La verniciatura – varnishing – comprises several phases, on top of the varnish application itself. All of these phases are extremely important in the final result of the varnishing process.

  1. First, after the violin is finished in white, the whole instrument is cleaned in warm water.
  2. Second, after the drying process, the use of scrapers and puzzle grass is necessary to remove the hair from the wood, giving a velvety finish to the entire instrument.
  3. Third, oxidation of the surface of the wood is required through prolonged exposure in a chamber of UV and sunlight, to become an ‘old wood’ colour, similar to cinnamon.
  4. Fourth, the application of a sealing layer across the whole instrument.
  5. Fifth, application of layers of colourless and coloured varnish. This can be anywhere from 8 to 10 layers
  6. Sixth, after allowing the varnish to dry, we begin to wear and scratch the surface of the wood imitating the 270-years-old natural wear of ”Il Cannone” itself.
  7. Seventh, application of scrapes and dirt on the entire instrument imitating a patina, which is natural on old instruments.
  8. Eighth, an application of colourless varnish to fix everything in place and seal it all in.
  9. Ninth, polishing with brazing paste.
  10. Tenth polishing with shellac.

The table is partly blackened at the bridge by the accumulation of bow resin over many years.
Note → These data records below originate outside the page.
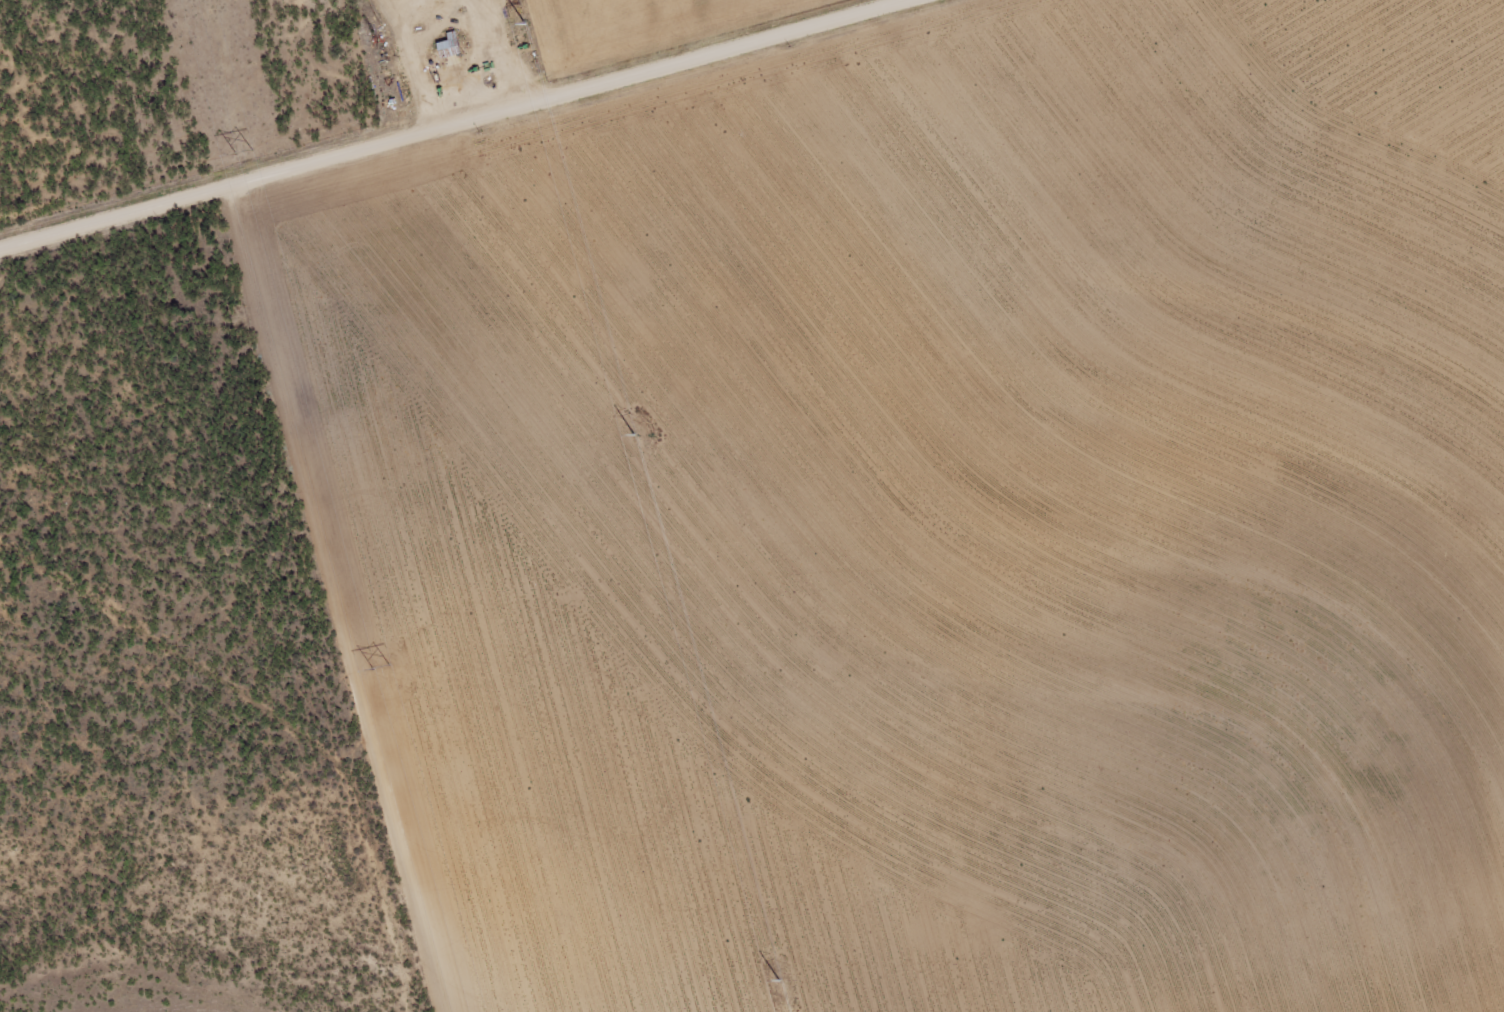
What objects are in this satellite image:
power tower: (525, 20)
building: (449, 44)
road: (444, 122)
power tower: (241, 148)
power tower: (634, 433)
power tower: (382, 664)
power tower: (778, 979)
The pores are filled with dust and dirt, characteristics of the beautiful signs of age and patination, adding to it a refined historical air.

 

The setup

Regarding the strings Paganini used, there is evidence that they were thinner than those commonly chosen today. This enabled the 4th string to be tuned a major third above G, and, in Concerto No.1, all four strings to be tuned up a semitone, the original tonality being E flat and not D.

The bridge was less curved than usual in order to make it possible to play chords involving three, and in some cases even four strings, not in succession but simultaneously.

It seems likely that Paganini had the habit of moving the bridge to adjust the length of the vibrant string to his needs: the marks on the wood in the region of the bridge are deep and wide, and some scratches look as if they were created by the musician’s nails.

Adjusting the position of the bridge could have been quite easy with the old-fashioned bridge that came with ”Il Cannone,” which has short, narrow feet, allowing more space for movement. It is not known if this small bridge was used by Paganini, but it certainly fits ”Il Cannone” correctly.

 

Bow

The bow he used, and that he never replaced, was by Tartini. It was bigger than a modern bow and with horsehair running almost parallel to the stick.

 

The wax seal

The wax seal does not appear in early descriptions of the instrument. It was during the execution of Paganini’s will that a Genoese notary fixed the wax seal on the back of the violin. A few years later, it was removed and reattached to the scroll. A scar was left in the varnish of the back, which can still be seen.

In order to recreate the violin with the highest level of authenticity, we included the Genoa’s coat of arms seal.  For us, it was like a coronation ritual for ”Il Cannone”, it was the final step to finish it – its stamp after being completed.

 

 

 

Why we pride ourselves on the art of making copies

It would be a reasonable question to ask, why should we be attempting to recreate what master’s perfected over their entire lifetimes. Amorim Fine Violins do not look to merely create an identical copy, but to replicate the authentic feeling of owning, holding, and playing an instrument such as “Il Cannone”. Our instruments are for those who wish to experience the same feeling toward their violin as Paganini felt towards his.

Our aim is to bring new life to violin making, inspired by the originals, and to continue to provide the great musicians, collectors, and enthusiasts of today with the most authentic experience possible.